Но вот и сам сорвался с места виновник, причина «хулиганства», шаги ближе - попытка ухватить меня за руку, мигом отступаю, увиливаю - но тут же натыкаюсь на кого-то и враз падаю на оного.
Дико ржут гнусные животные:
– О, синяя птица сама в руки лезет! – попытка того то ли придержать меня, дабы еще больше не скатилась на пол, то ли удержать рядом с собой.
Испуганно, с отвращением морщусь, чувствуя под собой откровенные места и восставшую похоть. Силюсь восстановить равновесие и быстрее, молнией убраться от него долой.
– ПОШЛИ, Б***Ь! – гневное, жестокое на меня Бориса.

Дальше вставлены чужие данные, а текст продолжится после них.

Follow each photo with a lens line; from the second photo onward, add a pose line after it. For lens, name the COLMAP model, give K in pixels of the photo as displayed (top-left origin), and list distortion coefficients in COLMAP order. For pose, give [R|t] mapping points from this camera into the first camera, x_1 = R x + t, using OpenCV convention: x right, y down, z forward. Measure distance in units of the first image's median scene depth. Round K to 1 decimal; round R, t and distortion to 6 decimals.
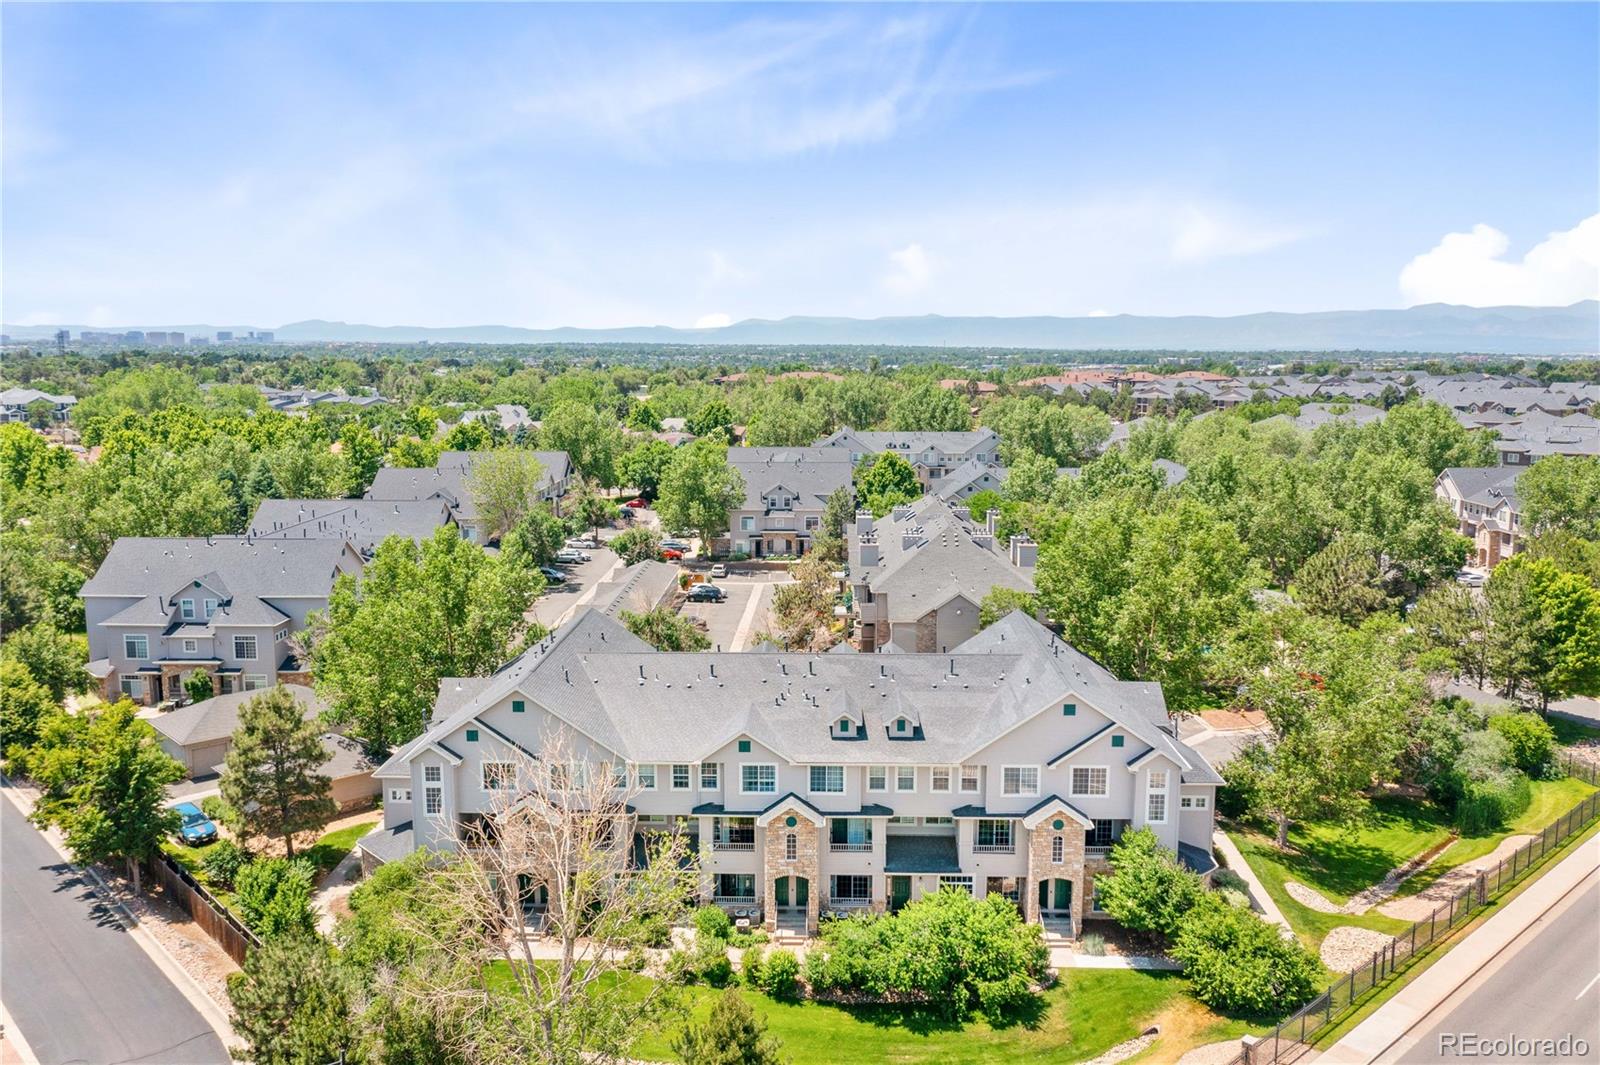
lens RADIAL K [[1268.0, 0, 800.0], [0, 1268.0, 532.5], [0, 0, 1]] dist [-0.003092, 0.008519]
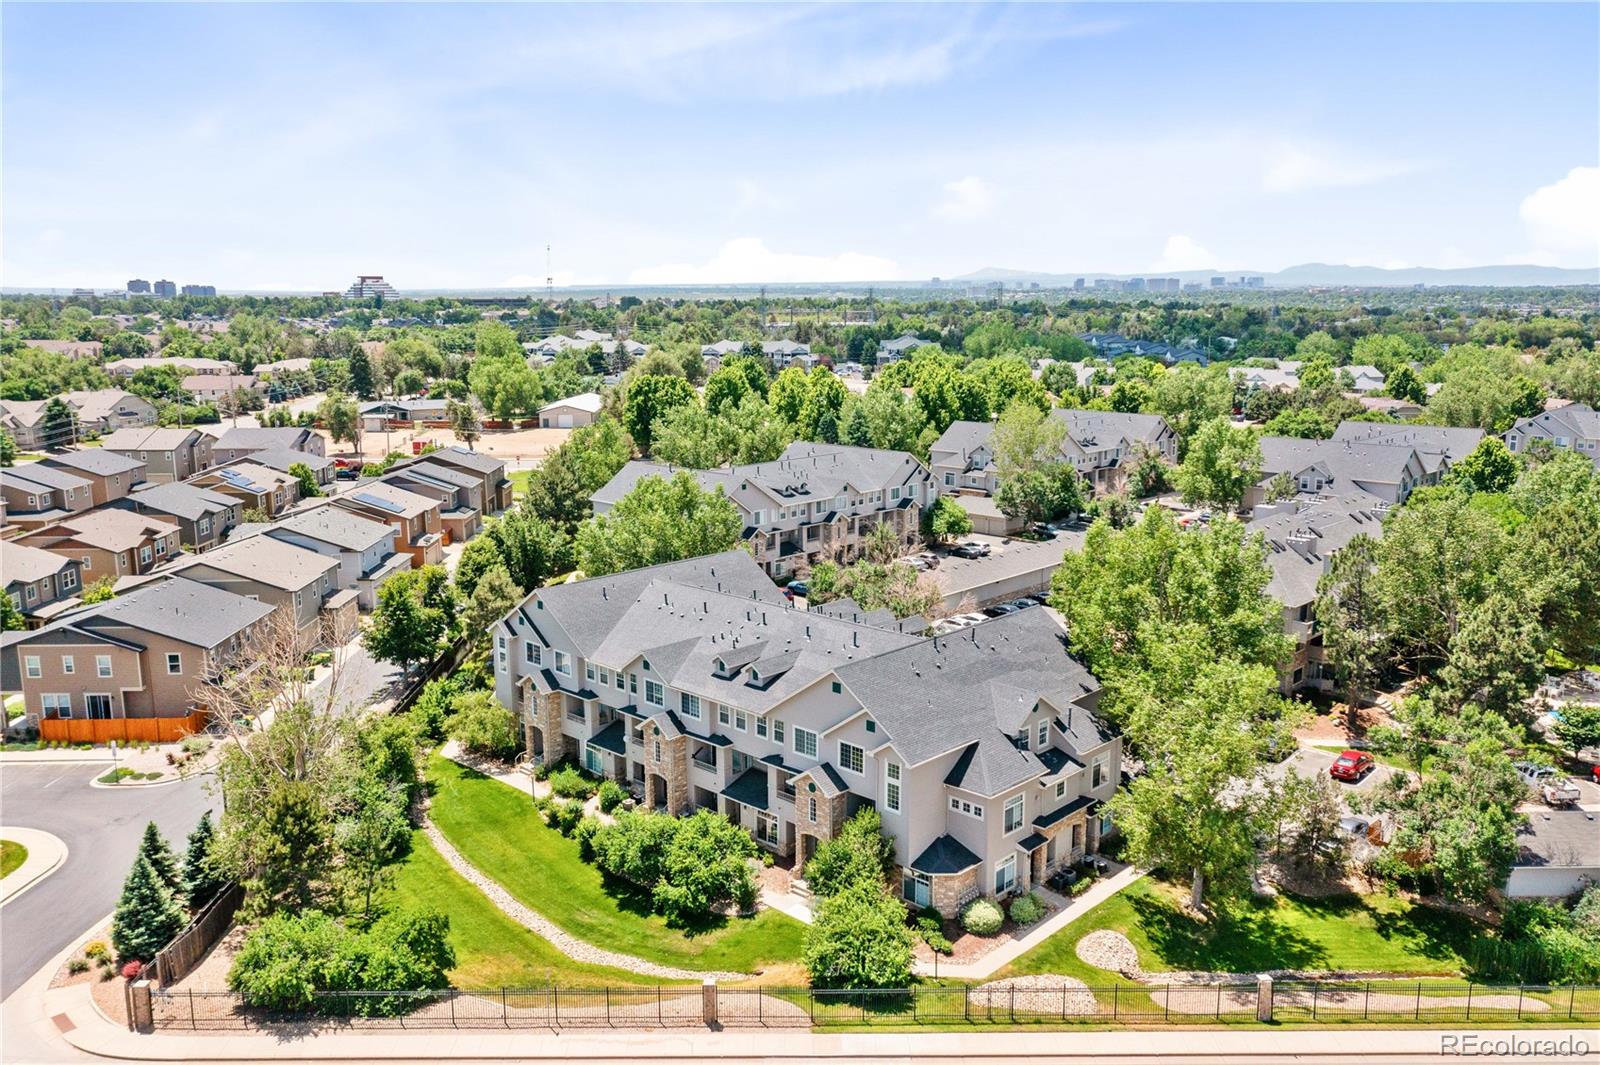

Вмиг хватает за локти и помогает выровняться на ногах. Натиск - и выталкивает в душевую, плотно закрывая за нами дверь, пряча бесстыдную срамоту. Но еще удерживает подле себя.
– Ты ох**ела, что ли? Или че за суицид?
– машет в сторону товарищей.
Еще сильнее дрожу под его напором.
– Нужно поговорить.
– Не о чем нам больше говорить! Ты сделала свой выбор! КИСЕЛЕВ - ТАК КИСЕЛЕВ!
– Борь... но это... нечестно, - отчаянно, тихо шепчу, боясь... даже, что услышит.